Over the last half-century the oil industry (multinationals and the Ecuadorian state oil company) have opened roads for oil platforms and pipelines into the heart of the Waorani peoples ancestral lands, causing contamination, deforestation, unchecked colonisation, and an influx of illegal loggers and gold miners.
Here is what Waorani territory looks like when combining maps from the military, local governments and the oil industry: a vast, almost empty territory dotted with small indigenous villages and overlaid with oil concessions, roads, political boundaries, national parks, and sites of violent conflict. This is the vision that the Cowori, the outsiders, have of Waorani land. A dangerous up-for-grabs rainforest.
Although the threats of oil and roads are real, for the Waorani people this map of their ancestral land is nearly unrecognizable.
They only see oil, timber, gold, farmlands in our forest. They don’t see us. They don’t care how we live. Our forest is our home. It gives us everything. Life itself. – Oswando Nenquimo, Waorani.
In response to these mounting, bewildering, and life-taking threats, the Waorani communities of the Curaray River, an area still free from oil drilling, have begun creating territorial maps of their lands that document the historic and actual uses of their territory, and demonstrate that their homelands are not up for grabs.
Whereas the maps of oil companies show petrol deposits and major rivers, the maps that the Waorani peoples are creating identify historic battle sites, ancient cave-carvings, jaguar trails, medicinal plants, animal reproductive zones, important fishing holes, creek-crossings, sacred waterfalls.
EXPLORE THE WAORANI MAP
How can a map help the Waorani defend their rainforest territories?
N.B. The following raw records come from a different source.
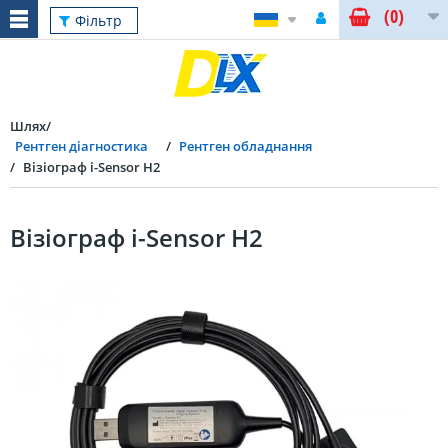
(0)
Фільтр
Шлях
Рентген діагностика
Рентген обладнання
Візіограф i-Sensor H2
Візіограф i-Sensor H2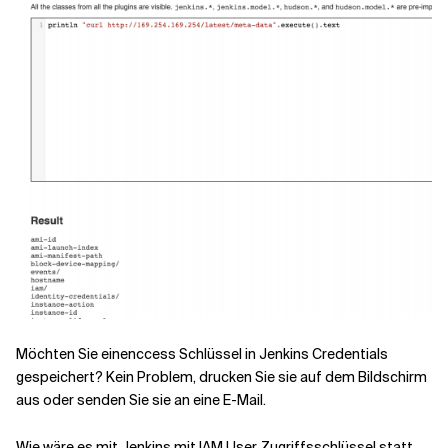
Möchten Sie einen
ccess
Schlüssel
in Jenkins Credentials
gespeichert? Kein Problem, drucken Sie sie auf dem Bildschirm
aus oder senden Sie sie an
eine
E-Mail.
Wie wäre es mit
Jenkins mit
IAM User Zugriffsschlüssel statt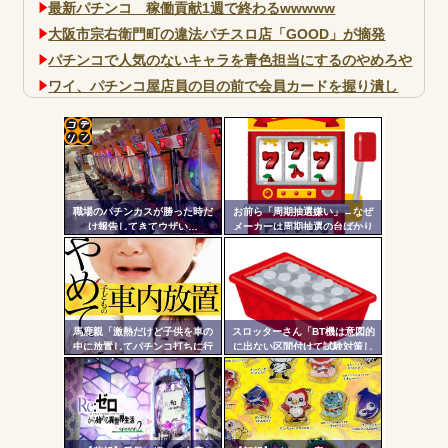
最新パチンコ 稼働貢献1週で終わるwwwww
大阪市宗右衛門町の違法パチスロ店「GOOD」が摘発
パチンコで人気のないキャラを青色担当にするのやめろや
ワイ、パチンコ屋店員の目の前で会員カードを握り潰し
「今までありがとう」と...
無職のパチンコカス(22)なんやが、ワイの人生どれくらい
ヤバいか教えて？...
コテ
AngelBeats!とかいうクソアニメの思い出ｗｗｗ
リン
職場のパチンカスが勝った時だ
お前ら「周期抽選嫌い」←なぜ
- 固
け報告してきてウザい…
メーカーは周期抽選の台ばかり
出すんだ？
定リ
ンク
Powered by livedoor 相互RSS
自動
更新
馬鹿親「激熱だけど子供を車の
スロッターさん「BT機は意図的
中に放置してパチンコ打ちに行
に出ない区間付けて試験対策し
ツー
きます」←これさぁ…
てそうな気がする」
ル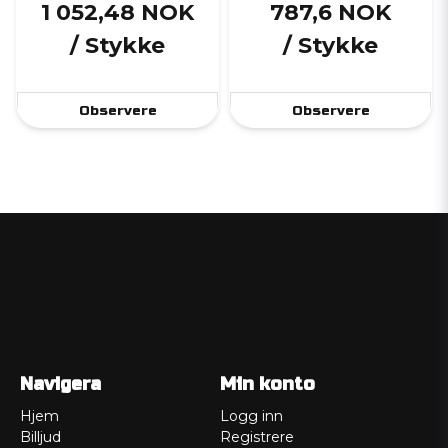
1 052,48 NOK
787,6 NOK
/ Stykke
/ Stykke
Observere
Observere
Navigera
Min konto
Hjem
Logg inn
Billjud
Registrere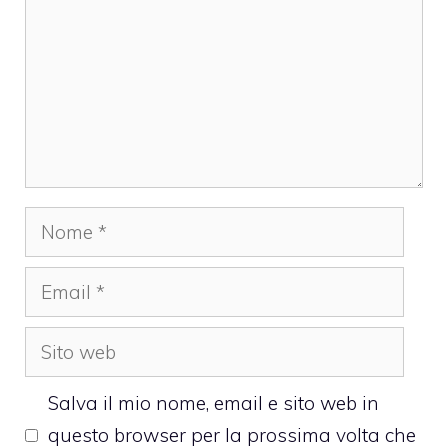
Nome
Email
Sito
web
Salva il mio nome, email e sito web in
questo browser per la prossima volta che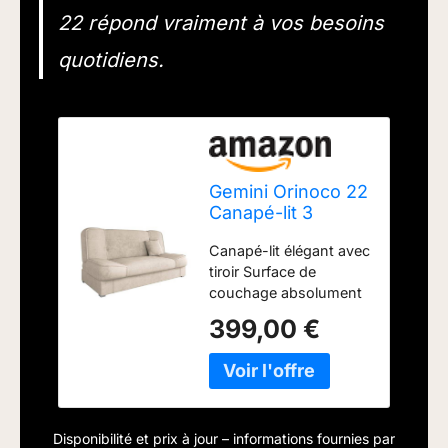
22 répond vraiment à vos besoins
quotidiens.
Gemini Orinoco 22
Canapé-lit 3
Places, avec
Canapé-lit élégant avec
Coffre de lit,
tiroir Surface de
Convertible,
couchage absolument
rembourré,
plane : 175 x 104 cm
Couleurs au Choix
399,00 €
Pieds en plastique de
couleur argent Le
canapé n'est pas
autonome. Le dos du
meuble est recouvert
Disponibilité et prix à jour – informations fournies par
du tissu "Wigofil" Les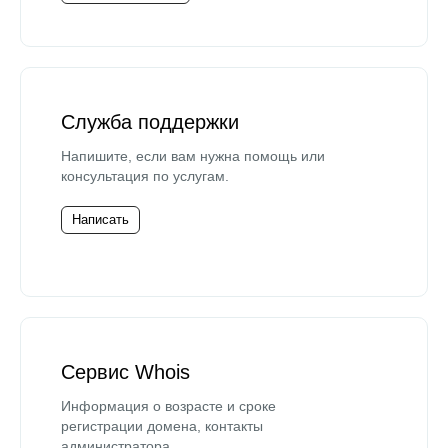
Служба поддержки
Напишите, если вам нужна помощь или
консультация по услугам.
Написать
Сервис Whois
Информация о возрасте и сроке
регистрации домена, контакты
администратора.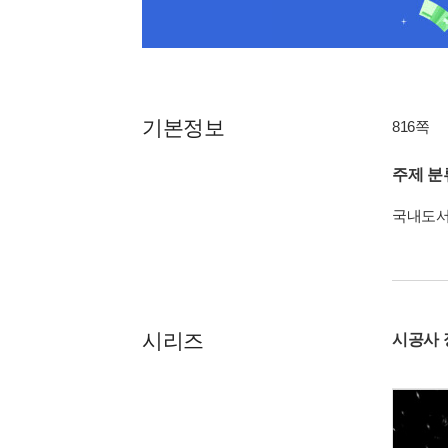
기본정보
816쪽
주제 분
국내도
시리즈
시공사 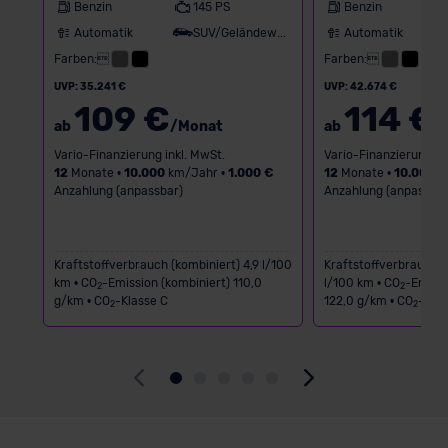
Benzin
145 PS
Benzin
Automatik
SUV/Geländewagen
Automatik
Farben:
Farben:
UVP: 35.241 €
UVP: 42.674 €
109 €
114 €
ab
/Monat
ab
/
Vario-Finanzierung inkl. MwSt.
Vario-Finanzierung in
12
Monate •
10.000
km/Jahr •
1.000 €
12
Monate •
10.000
k
Anzahlung (anpassbar)
Anzahlung (anpassbar
Kraftstoffverbrauch (kombiniert) 4,9 l/100
Kraftstoffverbrauch (
km • CO
-Emission (kombiniert) 110,0
l/100 km • CO
-Emissi
2
2
g/km • CO
-Klasse C
122,0 g/km • CO
-Klas
2
2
A map cannot defend a rainforest. People can. The aim of the Waorani mapping project is to bring together elders, women and youth of every Waorani community, and to support them in documenting (and telling the story!) of their rainforest territory – the history, their daily-use of forest resources, and why their territory is important to them. And through this process, which involves spending time in the forest, walking hunting trails and documenting wildlife and botanical life, community members have the opportunity to collectively reflect on the importance of their territory, understand the nature of the threats facing it, re-assess their position on destructive industrial projects in their territory, and most importantly, decide collectively the future of their rainforest homelands.